1982-Present
Bob Moses begins Algebra Project
Math literacy, like reading and writing, is necessary for full citizenship, says Bob Moses. This unexpected thought began to take concrete form with the SNCC veteran’s own family, when his daughter, Maisha Moses, entered the eighth grade at Martin Luther King Middle School in Cambridge, Massachusetts. She was ready for algebra, he felt, and had long practiced math with him. However, the King school didn’t offer algebra classes for eighth graders. So Bob Moses asked his daughter’s teacher, Mary Lou Merhling, if he could pull his daughter aside and teach her himself–at the time Moses was working on his doctorate in the philosophy of math at Harvard University. Merhling was open to the idea, especially if he was willing to work with the other three students who also requested algebra. “I agreed to take on the additional three students,” remembered Moses, “and thus began the Algebra Project.”
Bob Moses had pioneered SNCC’s voter registration organizing in Mississippi during the early sixties. “There was a kind of universal agreement among Blacks in Mississippi,” he explained, “that people should be registered to vote.” Working with local leaders like Amzie Moore and Aaron Henry, SNCC used this consensus around the vote as an organizing tool “to get people to pull themselves together and provide their own leadership” in local movements of change.

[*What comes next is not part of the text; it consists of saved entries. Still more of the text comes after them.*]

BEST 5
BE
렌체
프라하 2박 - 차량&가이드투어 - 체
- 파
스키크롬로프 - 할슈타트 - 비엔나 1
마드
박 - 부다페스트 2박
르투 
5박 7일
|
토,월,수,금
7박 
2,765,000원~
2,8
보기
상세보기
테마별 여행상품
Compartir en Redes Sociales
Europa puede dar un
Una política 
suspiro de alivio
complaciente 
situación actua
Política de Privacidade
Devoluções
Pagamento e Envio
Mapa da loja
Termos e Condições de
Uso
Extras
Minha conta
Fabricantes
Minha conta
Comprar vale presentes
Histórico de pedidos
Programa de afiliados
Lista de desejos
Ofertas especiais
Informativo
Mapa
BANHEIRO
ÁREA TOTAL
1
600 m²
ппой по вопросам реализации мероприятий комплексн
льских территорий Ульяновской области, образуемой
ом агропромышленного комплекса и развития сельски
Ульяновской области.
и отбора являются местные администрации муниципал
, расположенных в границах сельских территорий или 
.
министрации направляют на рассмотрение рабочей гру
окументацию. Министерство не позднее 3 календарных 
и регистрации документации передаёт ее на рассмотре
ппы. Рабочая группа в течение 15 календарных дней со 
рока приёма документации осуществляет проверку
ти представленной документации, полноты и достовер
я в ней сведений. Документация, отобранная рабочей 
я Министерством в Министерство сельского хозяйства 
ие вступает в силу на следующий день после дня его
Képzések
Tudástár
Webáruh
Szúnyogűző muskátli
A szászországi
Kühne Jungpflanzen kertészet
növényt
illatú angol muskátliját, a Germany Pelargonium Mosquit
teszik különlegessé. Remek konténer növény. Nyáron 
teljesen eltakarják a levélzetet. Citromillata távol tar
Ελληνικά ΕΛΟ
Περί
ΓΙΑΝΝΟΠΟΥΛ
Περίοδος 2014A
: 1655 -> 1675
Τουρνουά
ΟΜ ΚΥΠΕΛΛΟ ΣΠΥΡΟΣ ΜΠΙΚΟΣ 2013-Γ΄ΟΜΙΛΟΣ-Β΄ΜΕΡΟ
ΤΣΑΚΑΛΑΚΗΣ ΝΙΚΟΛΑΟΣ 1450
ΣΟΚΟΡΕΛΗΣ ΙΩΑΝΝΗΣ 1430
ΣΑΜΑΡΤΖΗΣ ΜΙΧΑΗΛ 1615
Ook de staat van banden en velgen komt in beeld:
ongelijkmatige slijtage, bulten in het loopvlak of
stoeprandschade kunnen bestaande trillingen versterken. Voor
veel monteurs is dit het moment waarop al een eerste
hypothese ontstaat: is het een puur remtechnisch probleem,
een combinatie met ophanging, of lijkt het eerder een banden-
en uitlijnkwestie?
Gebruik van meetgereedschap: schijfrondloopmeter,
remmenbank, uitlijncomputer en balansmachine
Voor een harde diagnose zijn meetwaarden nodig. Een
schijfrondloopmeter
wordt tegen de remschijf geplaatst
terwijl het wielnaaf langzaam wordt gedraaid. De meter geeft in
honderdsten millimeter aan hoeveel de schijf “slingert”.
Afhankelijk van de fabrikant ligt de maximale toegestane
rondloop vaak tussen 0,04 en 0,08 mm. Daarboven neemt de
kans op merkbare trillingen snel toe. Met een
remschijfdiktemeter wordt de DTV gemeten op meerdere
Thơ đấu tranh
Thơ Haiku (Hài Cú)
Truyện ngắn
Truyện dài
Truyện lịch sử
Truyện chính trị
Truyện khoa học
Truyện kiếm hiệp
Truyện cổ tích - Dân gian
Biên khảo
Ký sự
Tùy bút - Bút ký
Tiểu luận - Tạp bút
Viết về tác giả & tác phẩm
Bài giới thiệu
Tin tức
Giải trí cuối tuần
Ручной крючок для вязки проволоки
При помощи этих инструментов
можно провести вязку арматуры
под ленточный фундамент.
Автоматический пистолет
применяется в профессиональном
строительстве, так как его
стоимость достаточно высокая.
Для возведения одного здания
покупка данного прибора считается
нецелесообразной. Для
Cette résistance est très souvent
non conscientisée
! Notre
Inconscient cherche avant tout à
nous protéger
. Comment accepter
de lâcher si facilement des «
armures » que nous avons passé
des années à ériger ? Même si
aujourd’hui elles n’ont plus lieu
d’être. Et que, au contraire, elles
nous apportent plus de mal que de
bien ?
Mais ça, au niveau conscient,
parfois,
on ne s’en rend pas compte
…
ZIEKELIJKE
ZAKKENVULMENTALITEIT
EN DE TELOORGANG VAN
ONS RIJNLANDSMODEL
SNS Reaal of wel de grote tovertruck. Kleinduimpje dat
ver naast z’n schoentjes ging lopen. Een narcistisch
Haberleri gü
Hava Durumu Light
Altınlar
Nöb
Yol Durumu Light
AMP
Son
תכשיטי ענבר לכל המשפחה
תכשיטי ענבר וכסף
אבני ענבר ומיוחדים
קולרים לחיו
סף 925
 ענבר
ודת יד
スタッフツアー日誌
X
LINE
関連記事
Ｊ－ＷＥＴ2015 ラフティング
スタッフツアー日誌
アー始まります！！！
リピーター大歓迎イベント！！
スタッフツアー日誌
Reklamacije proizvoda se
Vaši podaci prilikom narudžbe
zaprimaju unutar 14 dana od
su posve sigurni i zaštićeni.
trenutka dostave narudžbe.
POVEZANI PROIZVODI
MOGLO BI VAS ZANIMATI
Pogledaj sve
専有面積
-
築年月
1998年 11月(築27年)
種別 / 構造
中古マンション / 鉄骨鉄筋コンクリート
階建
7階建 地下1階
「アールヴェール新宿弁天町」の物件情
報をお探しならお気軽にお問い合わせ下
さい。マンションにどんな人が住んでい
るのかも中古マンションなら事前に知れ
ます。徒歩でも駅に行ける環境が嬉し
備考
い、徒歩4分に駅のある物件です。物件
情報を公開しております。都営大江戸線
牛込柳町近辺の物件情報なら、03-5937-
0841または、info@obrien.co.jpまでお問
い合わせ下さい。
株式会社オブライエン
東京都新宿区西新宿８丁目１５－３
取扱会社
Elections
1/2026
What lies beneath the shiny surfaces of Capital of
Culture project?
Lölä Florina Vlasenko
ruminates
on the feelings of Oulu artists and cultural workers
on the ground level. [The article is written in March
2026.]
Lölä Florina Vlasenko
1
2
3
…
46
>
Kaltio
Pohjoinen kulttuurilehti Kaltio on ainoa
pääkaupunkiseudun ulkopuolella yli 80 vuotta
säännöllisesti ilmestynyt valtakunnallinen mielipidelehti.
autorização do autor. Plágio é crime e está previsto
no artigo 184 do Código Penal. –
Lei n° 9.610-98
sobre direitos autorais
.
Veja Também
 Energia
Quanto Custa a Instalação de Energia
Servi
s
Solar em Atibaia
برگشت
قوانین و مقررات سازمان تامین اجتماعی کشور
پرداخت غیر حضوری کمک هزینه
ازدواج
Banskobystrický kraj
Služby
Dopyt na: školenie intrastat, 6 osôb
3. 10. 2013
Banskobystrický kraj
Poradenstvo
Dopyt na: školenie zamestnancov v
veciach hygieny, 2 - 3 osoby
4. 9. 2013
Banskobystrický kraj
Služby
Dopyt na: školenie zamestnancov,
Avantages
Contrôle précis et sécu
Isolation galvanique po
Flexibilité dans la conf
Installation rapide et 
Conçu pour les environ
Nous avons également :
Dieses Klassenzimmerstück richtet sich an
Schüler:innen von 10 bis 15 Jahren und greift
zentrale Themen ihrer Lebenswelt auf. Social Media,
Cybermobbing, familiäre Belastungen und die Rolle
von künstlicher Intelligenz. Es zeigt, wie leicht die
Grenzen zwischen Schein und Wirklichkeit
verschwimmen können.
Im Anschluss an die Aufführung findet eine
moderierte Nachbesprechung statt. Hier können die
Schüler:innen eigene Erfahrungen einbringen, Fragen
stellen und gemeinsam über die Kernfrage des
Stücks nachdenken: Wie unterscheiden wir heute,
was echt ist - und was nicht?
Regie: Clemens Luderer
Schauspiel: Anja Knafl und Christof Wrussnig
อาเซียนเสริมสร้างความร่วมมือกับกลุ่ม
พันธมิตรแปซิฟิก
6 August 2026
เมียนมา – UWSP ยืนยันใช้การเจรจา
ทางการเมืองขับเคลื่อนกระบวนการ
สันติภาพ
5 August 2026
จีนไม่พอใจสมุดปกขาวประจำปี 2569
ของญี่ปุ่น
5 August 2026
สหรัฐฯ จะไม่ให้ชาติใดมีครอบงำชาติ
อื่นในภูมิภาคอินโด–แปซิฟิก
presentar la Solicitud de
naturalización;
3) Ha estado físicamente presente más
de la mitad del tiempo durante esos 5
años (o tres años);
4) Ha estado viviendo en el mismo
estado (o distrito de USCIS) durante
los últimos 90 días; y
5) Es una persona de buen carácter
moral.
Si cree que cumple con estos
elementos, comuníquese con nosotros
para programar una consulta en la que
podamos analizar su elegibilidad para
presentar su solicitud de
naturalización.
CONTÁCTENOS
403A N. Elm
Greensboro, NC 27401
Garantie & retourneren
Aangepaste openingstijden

Victoria Gray, a native of Hattiesburg, Mississippi felt that the strength of the Movement rested in the participation of local people. “Once they were able to rise about their fear, they had the courage to stand up for what was rightfully theirs as citizens of this country.”
Moses’s experience in the Mississippi Movement helped lay the foundation for the Algebra Project in the mid-1980s. He recognized that structural changes–the deindustrialization of America’s cities and the rise of information technologies–were reshaping the country’s economy, and poor and minority students were being left behind. “We are growing the equivalent of sharecroppers in our inner cities.”
Moses viewed math literacy, and particularly algebra, as a key to unlocking first-class citizenship for poor students. “The shift in technology is. . . forcing a shift from literacy that was just reading and writing to a literacy which also encompasses this quantitative information.” Algebraic thinking would provide students with the language needed to function in this changing world economy, but most middle schools–especially those serving minorities–didn’t even offer algebra classes.
Where Moses saw a problem, he also saw the potential to organize for change. “My civil rights movement experience was guiding my thinking as much as my training in mathematics,” Moses recalled, as he began working with students, teachers, parents, and school administrators to develop a consensus and a movement around algebra for all students. He asked, “Can a culture be created. . . where every child is expected to get ready for and do algebra in the eighth grade?”
This community organizing work in Cambridge grew into the Algebra Project, an incorporated non-profit organization dedicated to raising the floor in math education. Through student-centered teaching methods and a curriculum rooted in students’ life experiences, the Algebra Project empowered all students, including underperforming students, through math. One parent wrote that “the demystification of the subject by relating it to life experiences” helped her daughter “overcome her fear of math.”
The Algebra Project’s curriculum began with a real-life experience, like riding on a subway train, and used a series of steps to move students towards abstract conceptualizations of complicated math subjects. Students were active members of the classroom and their input was an essential part of the learning process. Merhling, who first let Moses work in her classroom in 1982, felt that both she and her students were empowered by the Algebra Project’s student-centered approach to learning math.
Over the past thirty years, the Algebra Project spread beyond Cambridge. In the 1990s, projects were started in Boston, Chicago, Oakland, Atlanta, and many other cities. Dave Dennis, who worked closely with Moses in Mississippi, began the Southern Initiative of the Algebra Project and started projects in several southern states, including in Jackson, Mississippi.
Sources
Robert Moses and Charles E. Cobb, Jr., Radical Equations: Civil Rights from Mississippi to the Algebra Project (Boston: Beacon Press, 2001).
Charles Payne, “Miss Baker’s Grandchildren: An Interview with the Baltimore Algebra Project,” Quality Education as a Constitutional Right: Creating a Grassroots Movement to Transform Public Schools, edited by Theresa Perry et al. (Boston: Beacon Press, 2010).
“Algebraic Solution: Teacher-Activist Robert Moses Eyes Math Literacy as the New Civil Rights Prize,” CommonWealth, 2001.
“To ‘60s Civil Rights Hero, Math is Kids’ Formulation for Success,” August 1, 2013, National Public Radio.
Interview with Bob Moses by Joseph Sinsheimer, November 19, 1983, Joseph Sinsheimer Papers, Duke University.